I won't know all the specifics, all the actual living details of how my father travelled, what he was feeling. I can't time travel and sit on his shoulders so there will be moments when I have to imagine how the facts played out. My husband advised me that this should not just be an almanack of data and documents. It's not just a dossier of a journey.

My dad died in September 1992 of complications from tuberculosis. At the time of writing this, I will be twice the age I was when he passed away and isn't that already an extra life for me? My memory of him is already half fact, half fantasy. He is both a dead, lost archaism as well as a chiseled in stone mythical being. He always had that quality when I was a child because he was either at work or somewhere else - visiting the homeland - or dividing his time between his migrant peers and helping people write letters to their loved ones in Bengali. And when he remarried, I did not see or hear from him for nearly three years. So, once quantified, I only really knew him for twelve or so years. I suppose, I feel cheated.

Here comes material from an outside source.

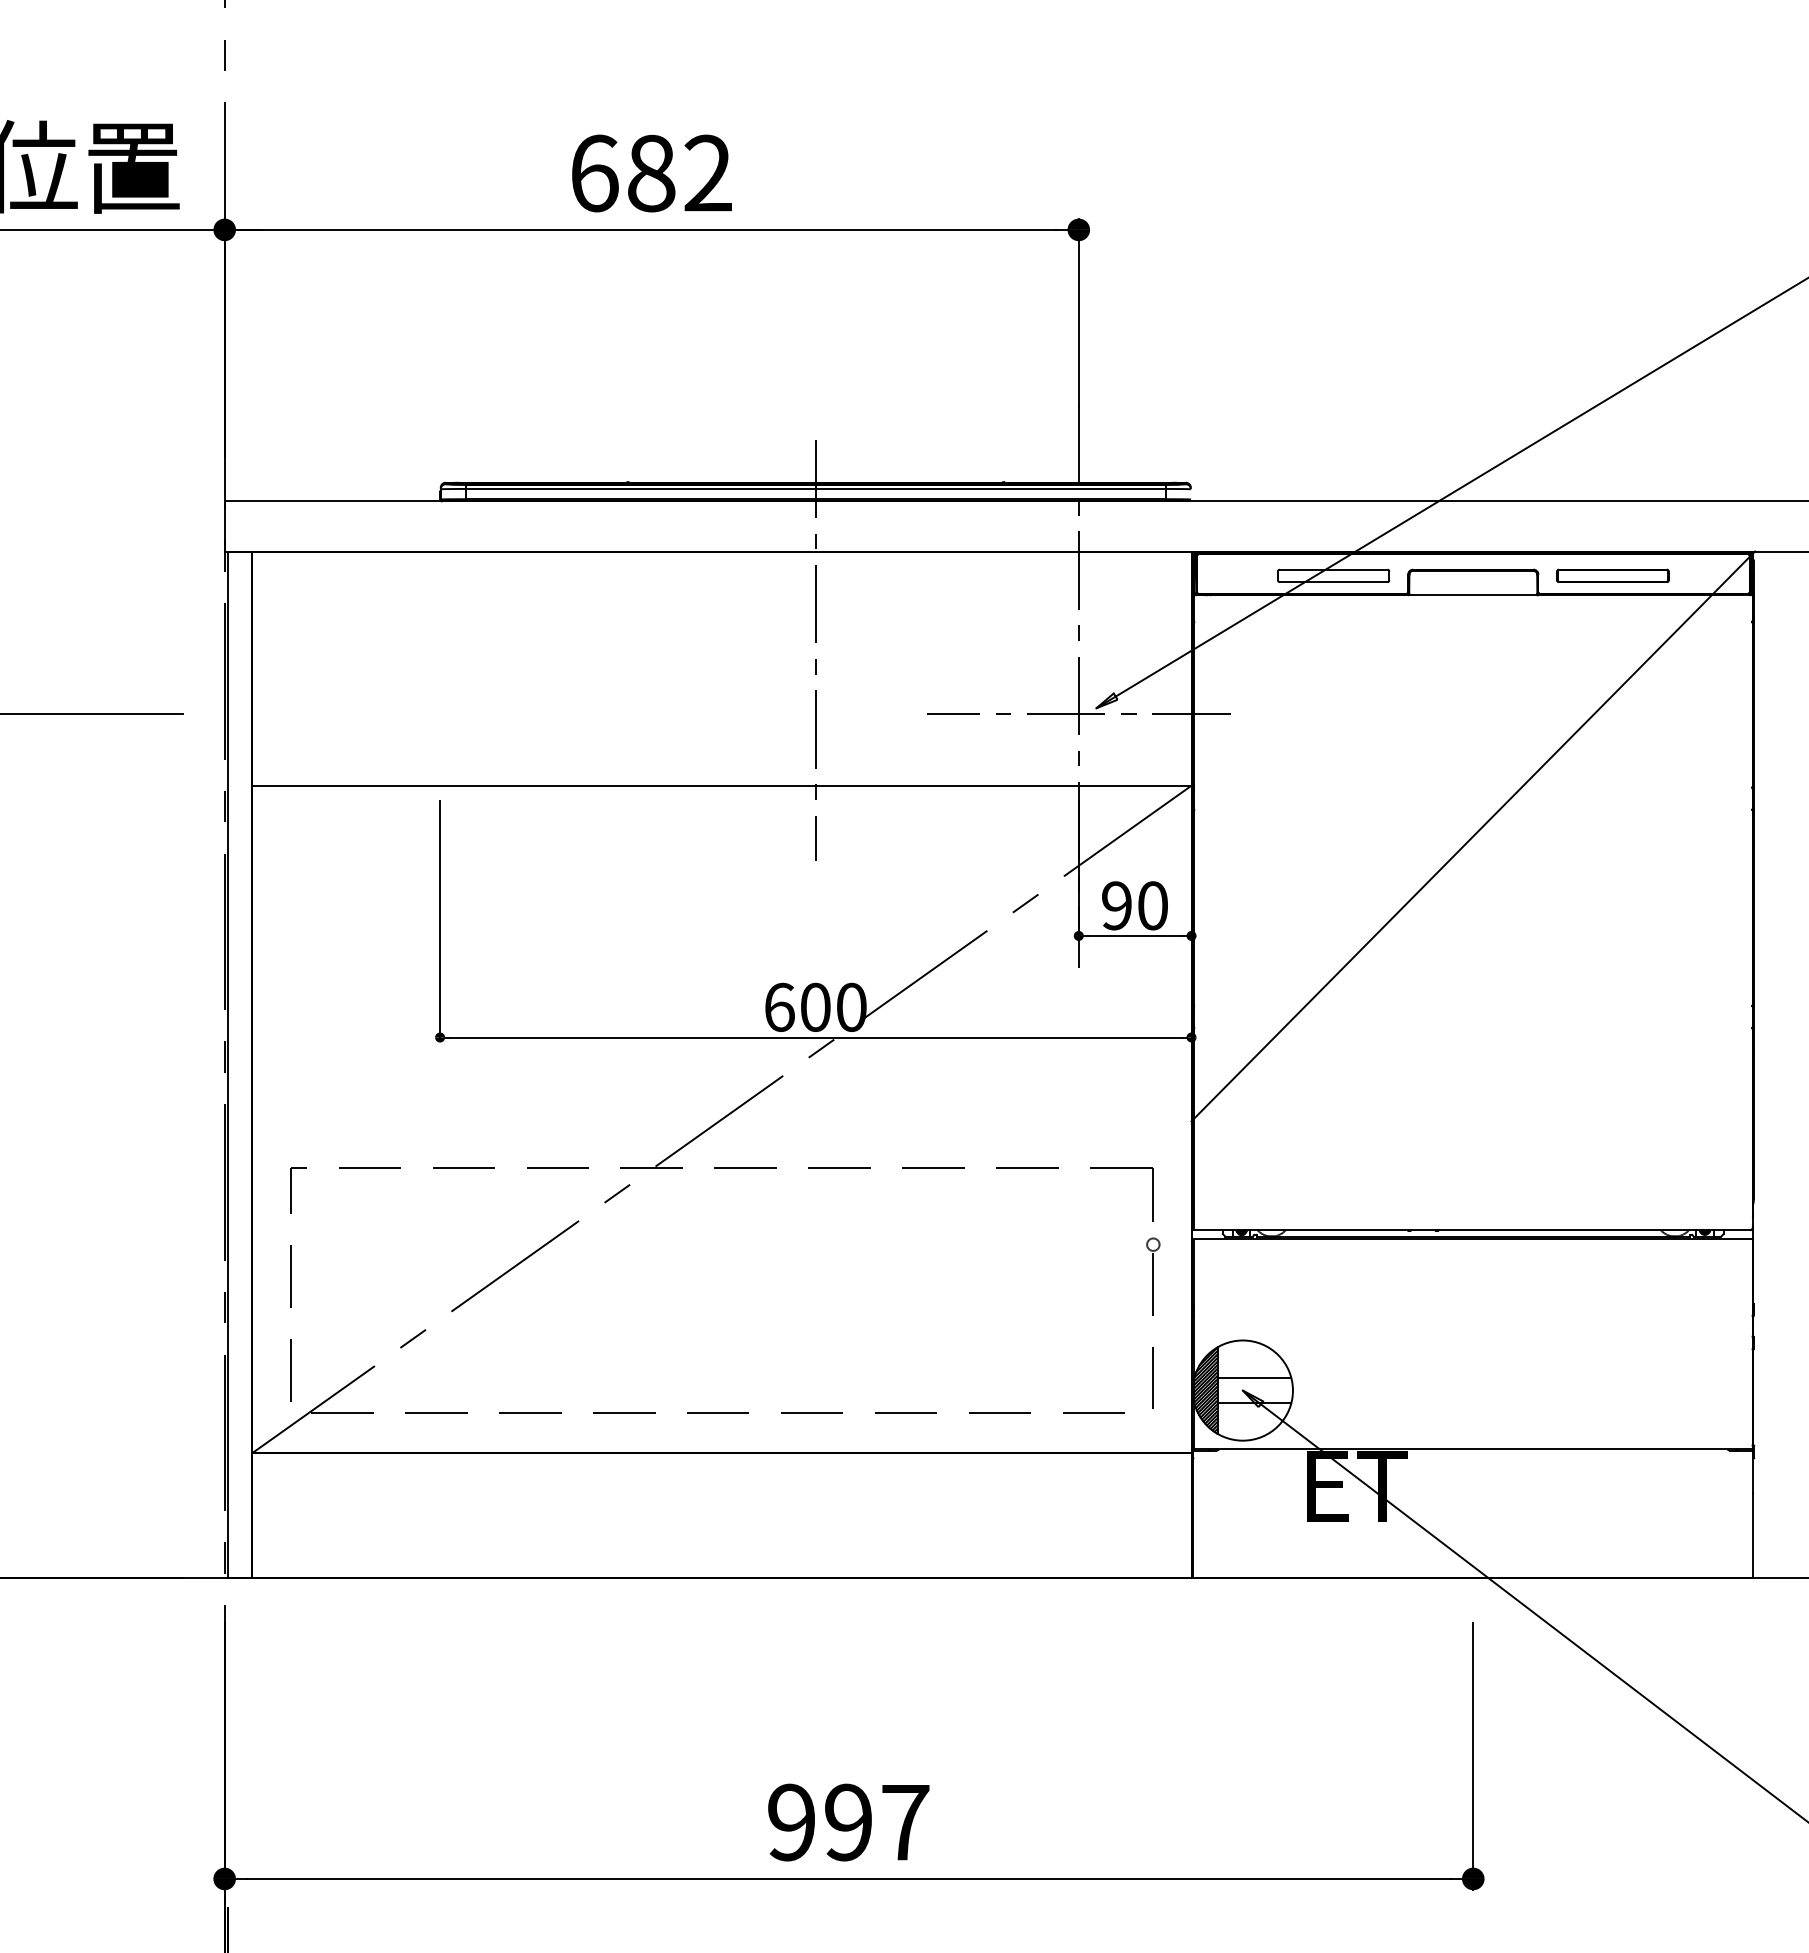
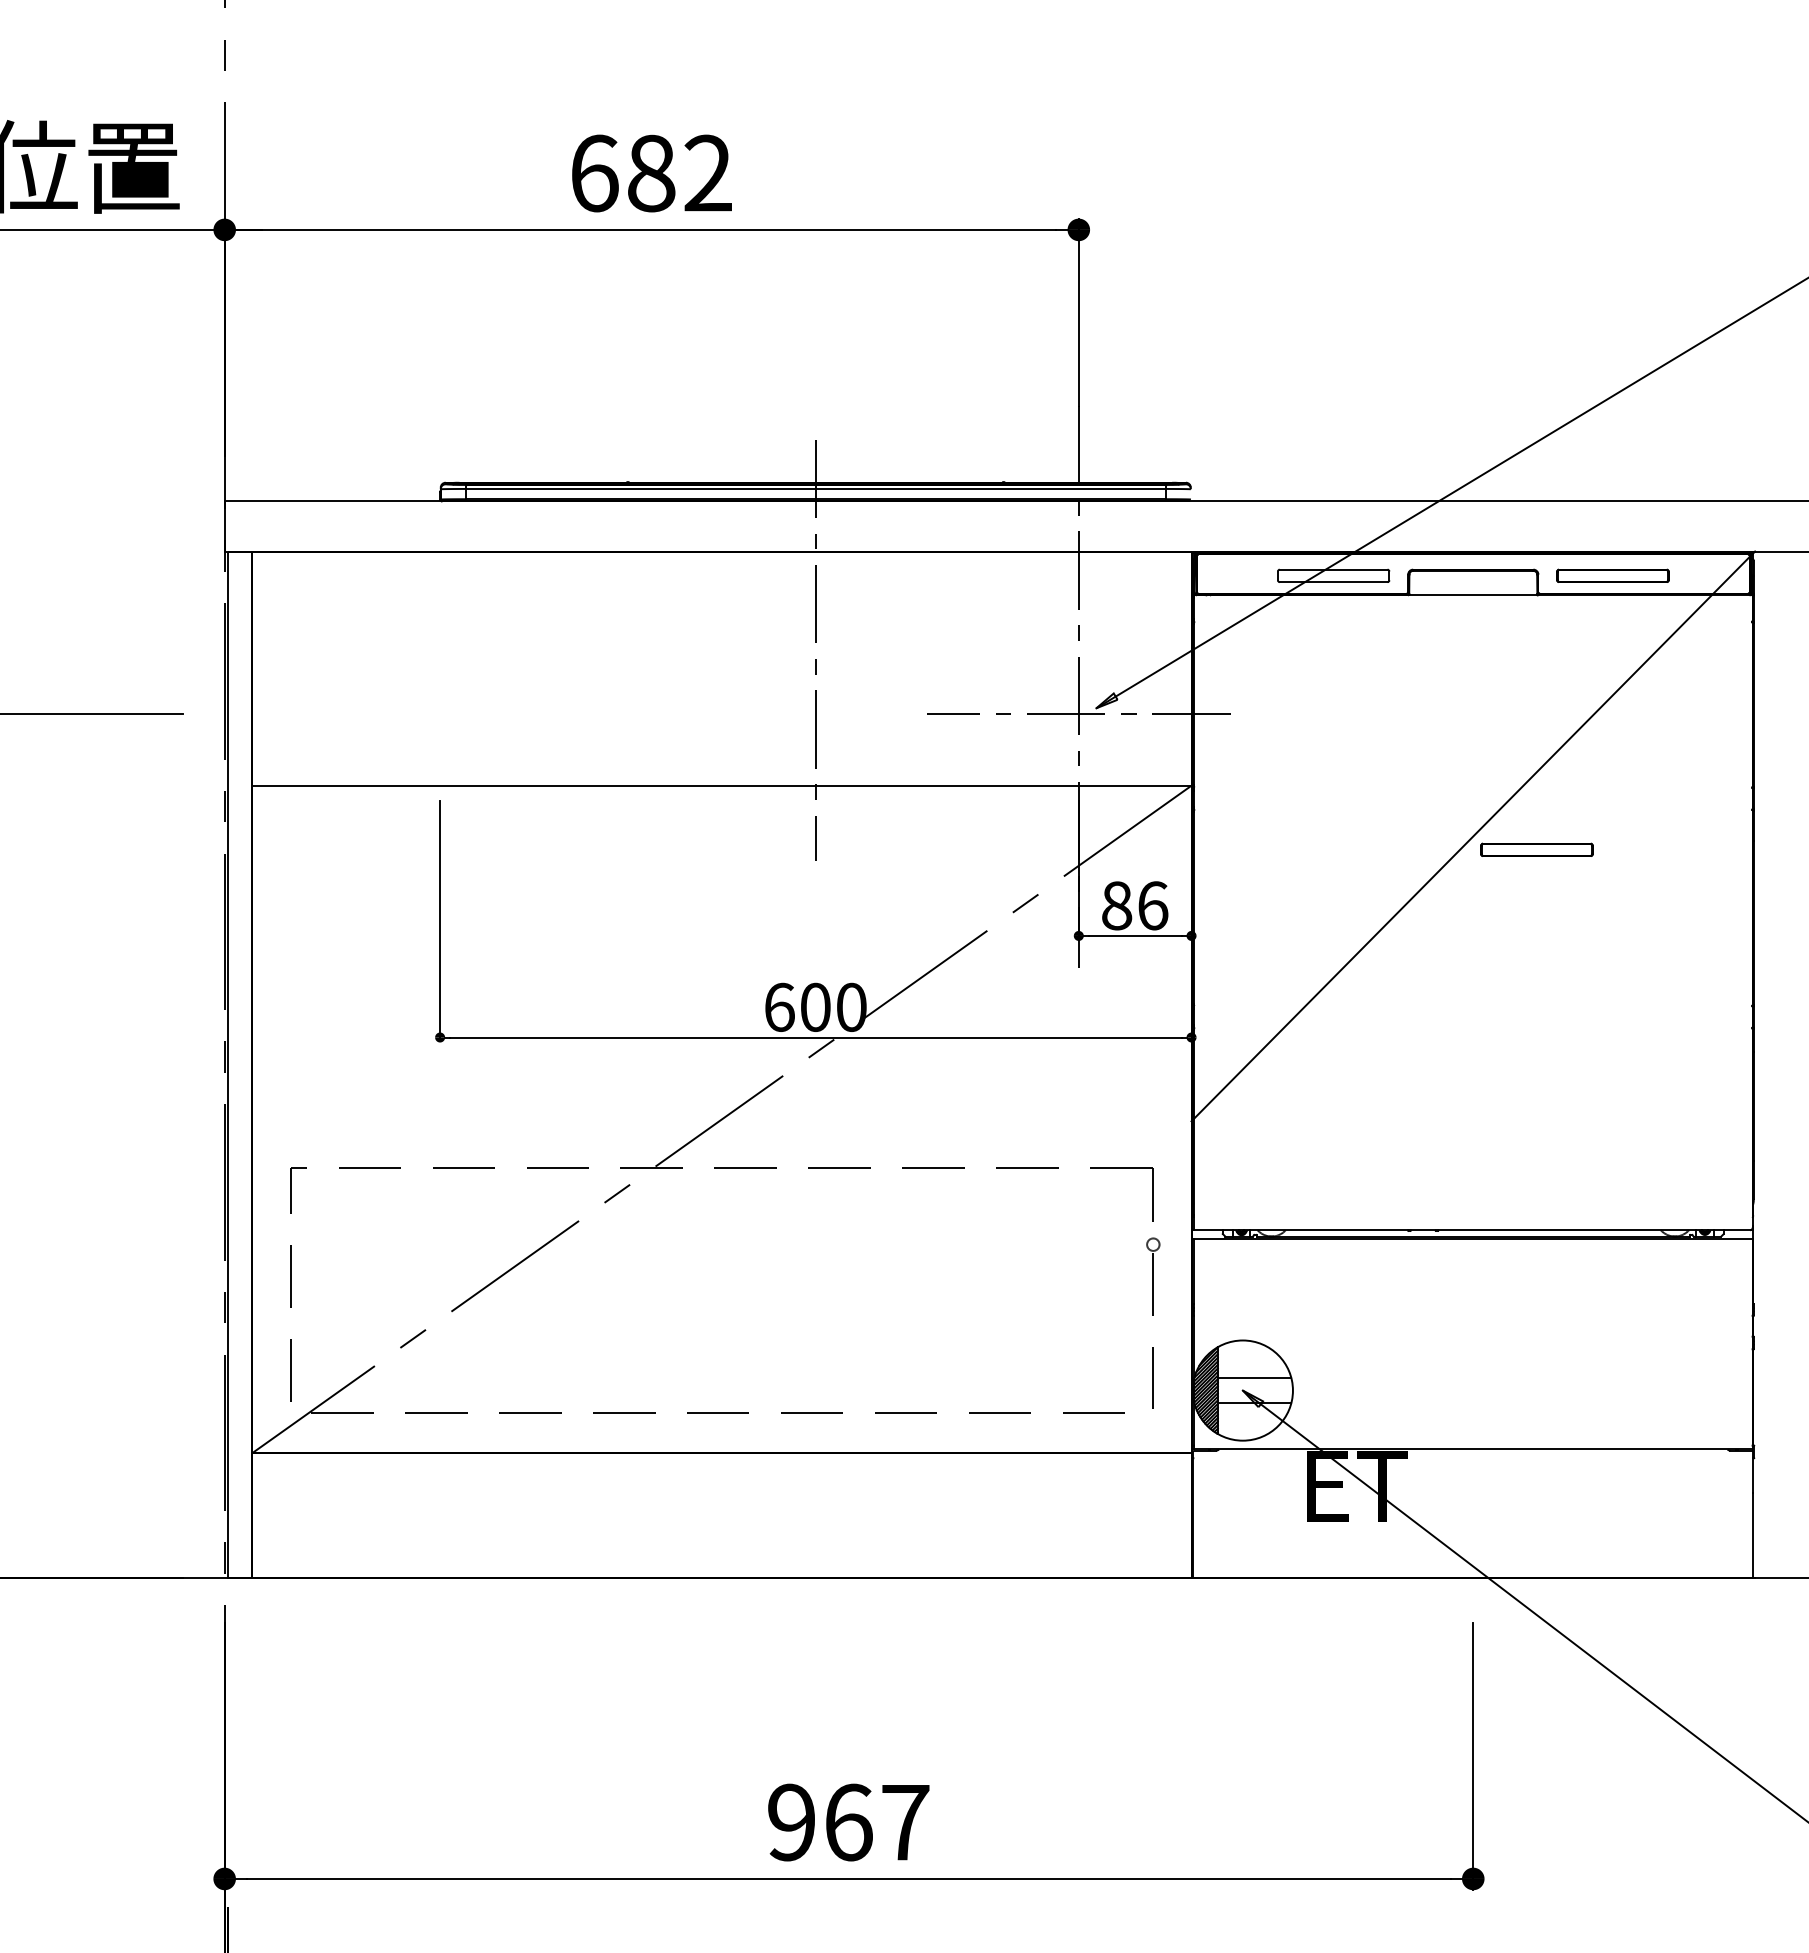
part at (1536, 849): none -> present
text at (1135, 905): 90 -> 86
text at (848, 1822): 997 -> 967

This, then, is my desire to spend a bit more time in his company. To understand him and to mark him as a legend, a heroic wayfarer whose story will tell all the migrants' stories. It might charm the generations who followed, be they the descendants of those first settlers or those embarking on their own today to other places, to have a figurehead, a god-like superhero about whom they can tell their children as bedtime stories, just as they do with Zeus or Jesus.